Nessuno, figuriamoci la politica, potrà mai vantare il diritto di ritoccare il Mistero del Natale: credere che Cristo nasca, non tanto che sia nato all’ora di mezzanotte. Ci sono luoghi – il carcere è uno di questi, non certamente l’unico – dove la messa della notte la celebreremo alle diciotto, magari anche prima, forse un pochino dopo. Per questo anticipo dovremmo, forse, pensare che Cristo nasca prematuro? Ogni comunità cristiana, nel tempo, ha modellato l’orario in base alla regola del buon-senso, delle necessità. Nascere è ricevere l’universo in regalo: il fatto importante, dunque, è nascere, non l’ora in cui si nasce. Accade così nel giorno del nostro compleanno: io, per esempio, sono nato alle 00.27 del 21 dicembre. Ogni anno, però, inizio a festeggiarlo allo scoccare della mezzanotte: non per questo penso d’essere nato prematuro di ventisette minuti. È vero: io non sono Gesù. Gesù, però, nascendo ha voluto assomigliarci: sono affari suoi l’aver voluto nascere come nascono tutti i bambini.
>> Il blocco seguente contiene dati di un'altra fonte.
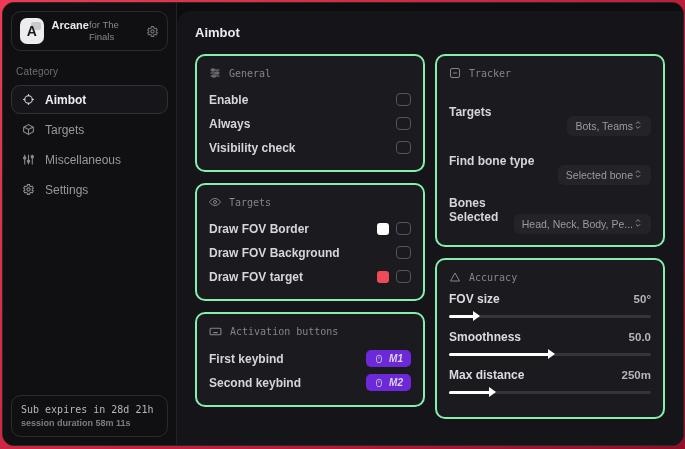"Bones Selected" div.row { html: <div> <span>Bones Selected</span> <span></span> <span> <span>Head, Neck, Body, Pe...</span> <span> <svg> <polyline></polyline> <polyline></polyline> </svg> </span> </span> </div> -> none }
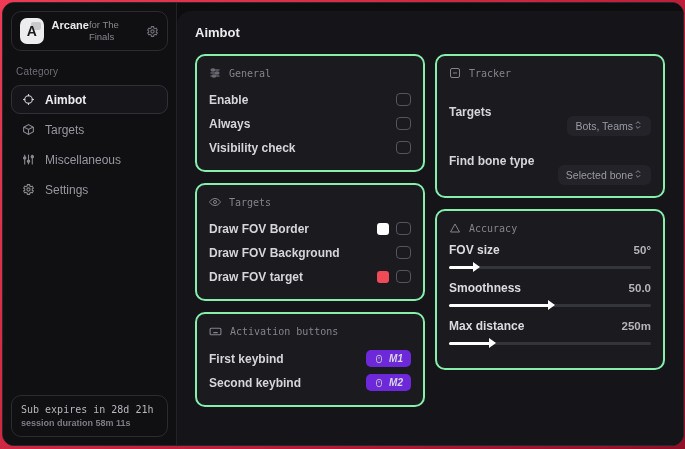"FOV size" .acc-top { flex-direction: none -> column }
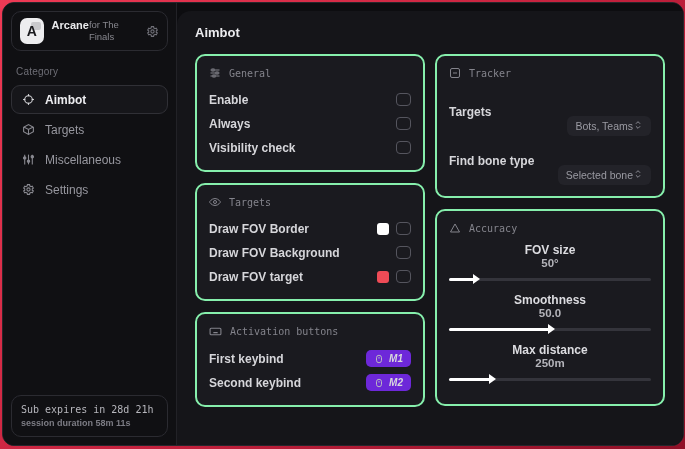"M1" .keybtn { background: #6d28d9 -> #737373; font-style: italic -> none }
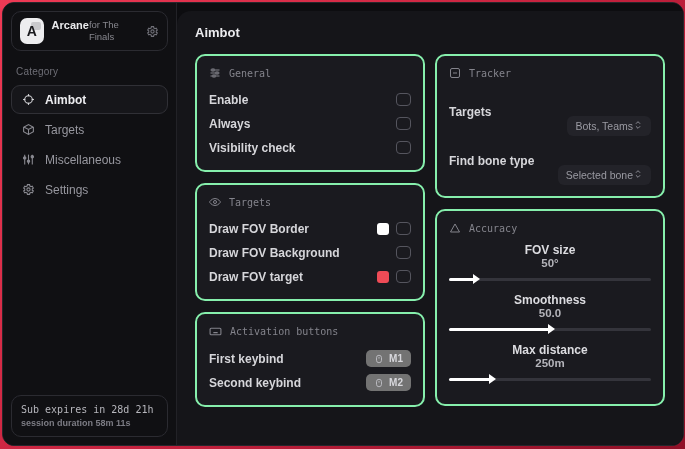"Sub expires in 28d 21h" .sf1 { font-size: 10px -> 15px }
Il fatto di celebrare la messa “prematura” quest’anno, dunque, penso non deconcentri minimamente il Dio Bambino che, fra poco, morirà in croce per amore. È buffo che tanti cristiani si preoccupino di una nascita-prematura (ch’è sempre una nascita, comunque) e non di una morte e di una crocifissione ingiusta. E’ mistero (semiserio) della fede.